# Bellator 89 Pick the Card



## dudeabides (Sep 30, 2008)

Bellator FC 89 takes place in 7 days February 14th at 8:00 PM Eastern. If you would like to compete against other forum members picking the winners for this card, send me a pm with your choices for the 10 fights before the event starts. If they add anymore fights to the card try to send picks for the new ones. Whoever gets the most right will receive 500,000 credits, and if you get 10 out of 10 it will be doubled. 

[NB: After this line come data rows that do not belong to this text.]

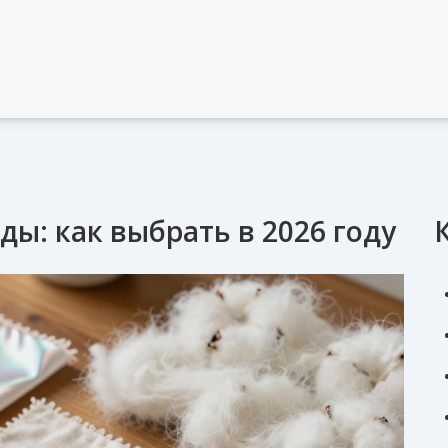
ы: как выбрать в 2026 году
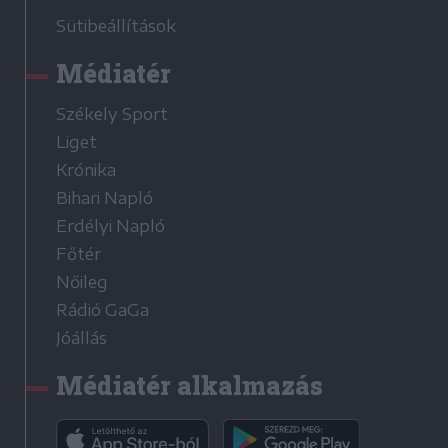
Sütibeállítások
Médiatér
Székely Sport
Liget
Krónika
Bihari Napló
Erdélyi Napló
Főtér
Nőileg
Rádió GaGa
Jóállás
Médiatér alkalmazás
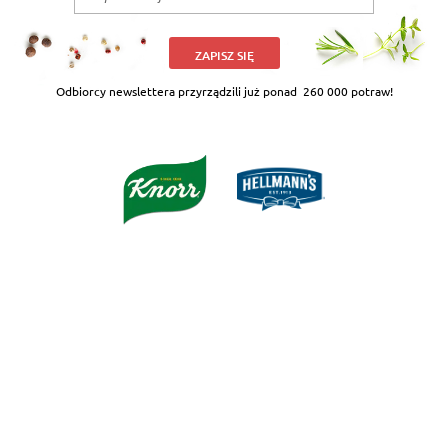
ZAPISZ SIĘ
Odbiorcy newslettera przyrządzili już ponad
260 000 potraw!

> Eduardo Dantas vs. Marcos Galvao
> Dan Cramer vs. Brian Rogers
> Brett Cooper vs. Norman Paraisy
> Doug Marshall vs. Andreas Spang
> ...











Picks sent by:

kantowrestler
IcemanCometh


----------



## Mago (Feb 8, 2013)

i'll pray for Sultan Aliev 


Sent from Verticalsports.com Free App


----------



## kantowrestler (Jun 6, 2009)

Sign me up!


----------



## dudeabides (Sep 30, 2008)

Bellator 89 pick results for...

kantowrestler


> Eduardo Dantas :thumbsup:
> Dan Cramer :thumbsup:
> Brett Cooper :thumbsup:
> Doug Marshall :thumbsup:
> ...


IcemanCometh


> Eduardo Dantas :thumbsup:
> Brian Rogers :thumbsdown:
> Brett Cooper :thumbsup:
> Doug Marshall :thumbsup:
> ...


Here were the fight results...



> TIM GOODWIN VS. MIKE MALDONADO
> Result: Mike Maldonado def. Tim Goodwin via unanimous decision (30-27, 29-28, 30-27)
> 
> JOHNNY BUCK VS. CHRIS MIERZWIAK
> ...


Link

Thanks for playing again. And the winner tonight is ... the same guy 2 weeks in a row, kantowrestler. Congrats on the 500,000 credits. Stop picking so well though, seriously, you're scaring away the competition that isn't as brave as IcemanCometh.

Bellator 90 with Rad vs Sham FW final and four other semi's is in a week if anybody wants to play.


----------



## IcemanCometh (Mar 9, 2007)

I will break my recent run of bad luck...I am due!


----------



## kantowrestler (Jun 6, 2009)

Well I basically just broke a streak as well so good luck.


----------